**TRY IT:** Each entry is to be given again precisely, and no picture may be carried over.
** INFORMATION GIVEN follows **
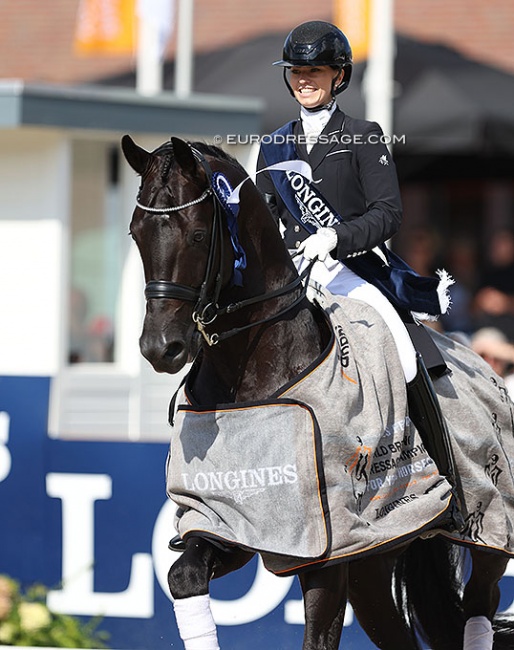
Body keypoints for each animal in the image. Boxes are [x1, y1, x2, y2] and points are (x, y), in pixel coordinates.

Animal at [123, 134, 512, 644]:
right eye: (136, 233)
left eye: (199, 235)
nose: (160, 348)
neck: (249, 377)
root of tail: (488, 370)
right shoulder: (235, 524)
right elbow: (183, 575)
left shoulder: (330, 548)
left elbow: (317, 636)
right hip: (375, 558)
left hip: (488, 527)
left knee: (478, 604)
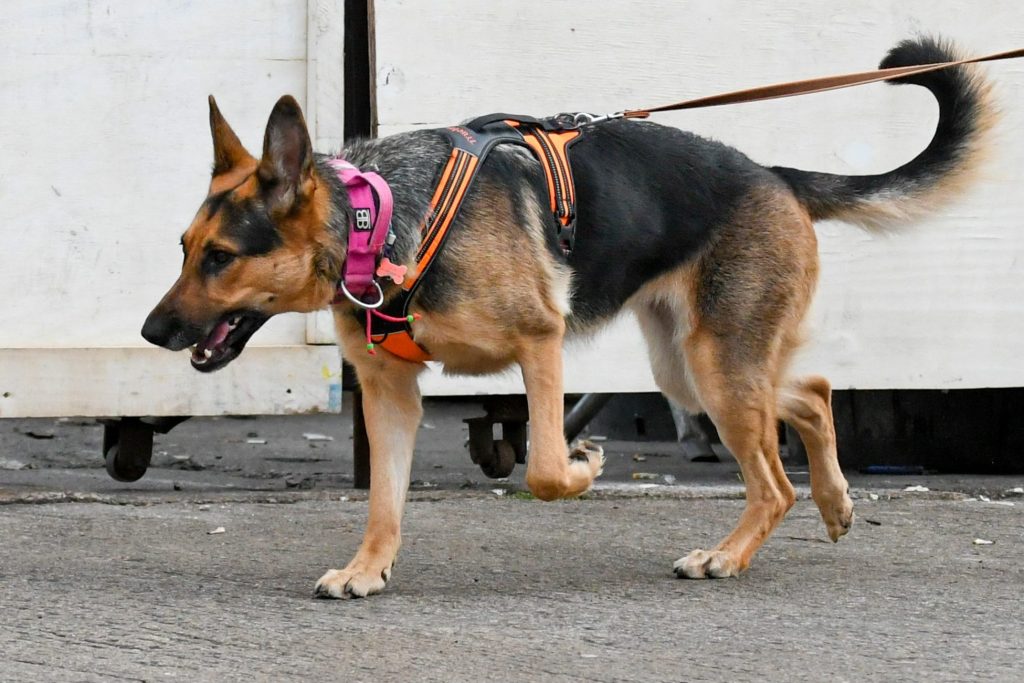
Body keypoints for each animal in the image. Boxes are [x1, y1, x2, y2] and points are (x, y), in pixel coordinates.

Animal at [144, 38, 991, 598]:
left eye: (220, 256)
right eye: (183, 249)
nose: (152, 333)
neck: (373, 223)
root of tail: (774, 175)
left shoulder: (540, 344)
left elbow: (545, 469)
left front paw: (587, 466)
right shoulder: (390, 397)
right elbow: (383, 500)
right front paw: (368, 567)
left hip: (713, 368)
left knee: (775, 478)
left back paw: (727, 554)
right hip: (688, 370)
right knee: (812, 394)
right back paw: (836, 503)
** End of INFORMATION GIVEN **
**WRITTEN REPLY:**
Body keypoints for each animal in the image. Boxes are [x1, y1, x2, y2] and points are (x, y), in pixel coordinates.

Animal at [123, 134, 512, 644]:
right eye: (136, 233)
left eye: (199, 235)
nose: (160, 348)
neck: (249, 377)
root of tail: (488, 370)
right shoulder: (235, 524)
right elbow: (183, 575)
left shoulder: (330, 548)
left elbow: (317, 636)
right hip: (375, 558)
left hip: (488, 527)
left knee: (478, 604)
Body keypoints for each animal in the image. Boxes are [x1, y1, x2, y2] and points are (x, y), in pixel coordinates.

Animal at [144, 38, 991, 598]:
left eye: (220, 256)
right eye: (183, 249)
nose: (152, 333)
neck: (373, 223)
root of tail: (774, 175)
left shoulder: (540, 344)
left elbow: (545, 469)
left front paw: (587, 466)
right shoulder: (390, 397)
right elbow: (383, 500)
right front paw: (368, 567)
left hip: (713, 368)
left knee: (775, 478)
left back paw: (727, 554)
right hip: (688, 370)
right knee: (812, 394)
right back paw: (836, 503)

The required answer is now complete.